Of course..
Normally, when we talk about probability, we are talking about a future event. For e.g. if today is Monday, we can say that there is a 20% probability that it will rain on Tuesday. This could be conditional on seeing clouds. If the clouds have a 40% probability to show, then (R = Rain, C = Clouds), our equation becomes
(R given C) = 20%
We can further say that if there are no clouds on Monday, there is only a 5% chance of rain on Tuesday.
What Bayes formula does is, it goes into the FUTURE and makes assumptions about the past. So, now, it is already Tuesday and it has rained. Now, we want to know if there were clouds in the sky on Monday. We try to define in a probabilistic manner.
P(Rain and Clouds) = P(Rain given Clouds) * P (Clouds) - Multiplication rule
But P(Rain and Clouds) is also = P(Clouds given Rain) * P(Rain)
Replacing,
P(Clouds given rain) * P(Rain) = P(Rain given clouds) * P(Clouds)

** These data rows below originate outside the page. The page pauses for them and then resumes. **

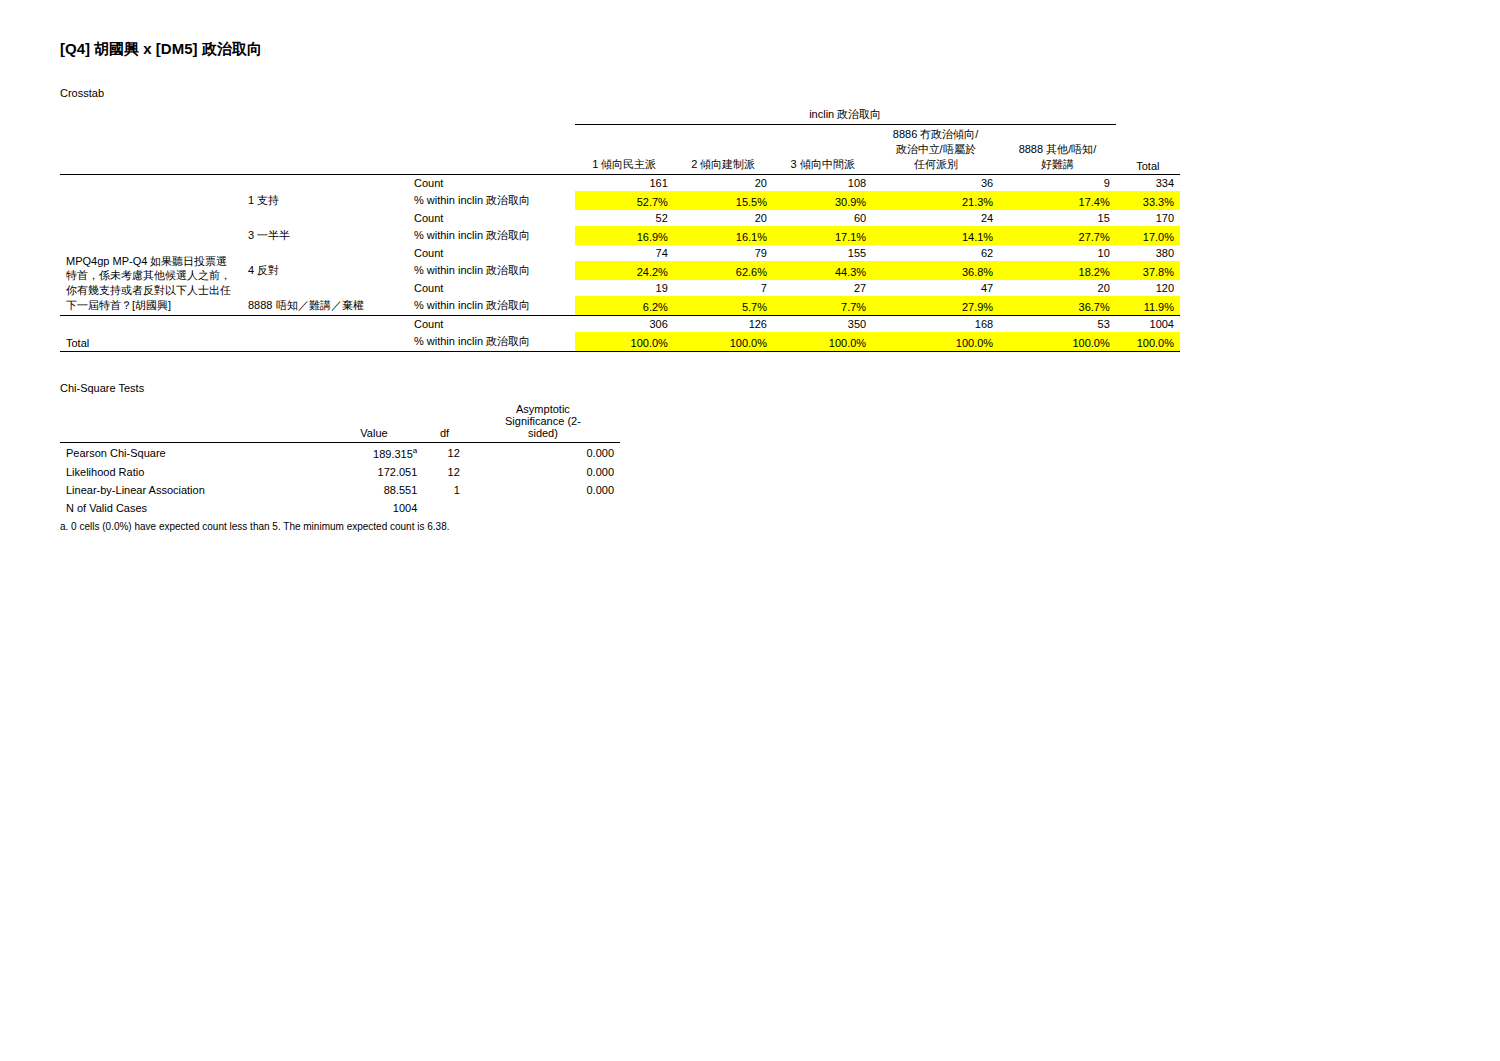[Q4] 胡國興 x [DM5] 政治取向
Crosstab
| | | | inclin 政治取向 | |
| --- | --- | --- | --- | --- |
| | | | 1 傾向民主派 | 2 傾向建制派 | 3 傾向中間派 | 8886 冇政治傾向/ 政治中立/唔屬於 任何派別 | 8888 其他/唔知/ 好難講 | Total |
| MPQ4gp MP-Q4 如果聽日投票選特首，係未考慮其他候選人之前，你有幾支持或者反對以下人士出任下一屆特首？[胡國興] | 1 支持 | Count | 161 | 20 | 108 | 36 | 9 | 334 |
| % within inclin 政治取向 | 52.7% | 15.5% | 30.9% | 21.3% | 17.4% | 33.3% |
| 3 一半半 | Count | 52 | 20 | 60 | 24 | 15 | 170 |
| % within inclin 政治取向 | 16.9% | 16.1% | 17.1% | 14.1% | 27.7% | 17.0% |
| 4 反對 | Count | 74 | 79 | 155 | 62 | 10 | 380 |
| % within inclin 政治取向 | 24.2% | 62.6% | 44.3% | 36.8% | 18.2% | 37.8% |
| 8888 唔知／難講／棄權 | Count | 19 | 7 | 27 | 47 | 20 | 120 |
| % within inclin 政治取向 | 6.2% | 5.7% | 7.7% | 27.9% | 36.7% | 11.9% |
| Total | Count | 306 | 126 | 350 | 168 | 53 | 1004 |
| % within inclin 政治取向 | 100.0% | 100.0% | 100.0% | 100.0% | 100.0% | 100.0% |
Chi-Square Tests
| | Value | df | Asymptotic Significance (2- sided) |
| --- | --- | --- | --- |
| Pearson Chi-Square | 189.315 a | 12 | 0.000 |
| Likelihood Ratio | 172.051 | 12 | 0.000 |
| Linear-by-Linear Association | 88.551 | 1 | 0.000 |
| N of Valid Cases | 1004 | | |
a. 0 cells (0.0%) have expected count less than 5. The minimum expected count is 6.38.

Since we want to find out P(Clouds given rain), we rearrange to move P(Rain to the right) as
P(Clouds given rain) = (P(Rain given clouds) * P(clouds)) / P(rain)
Putting in all the values,
=(0.2 * 0.4) / (0.4 * 0.2 + 0.6 * 0.05) (total probability rule in the denominator)
= 72%
This should make sense. If we know that it rained. Seeing that it is VERY likely that it will rain when there are clouds, there should be a high probability that there were clouds when it rained.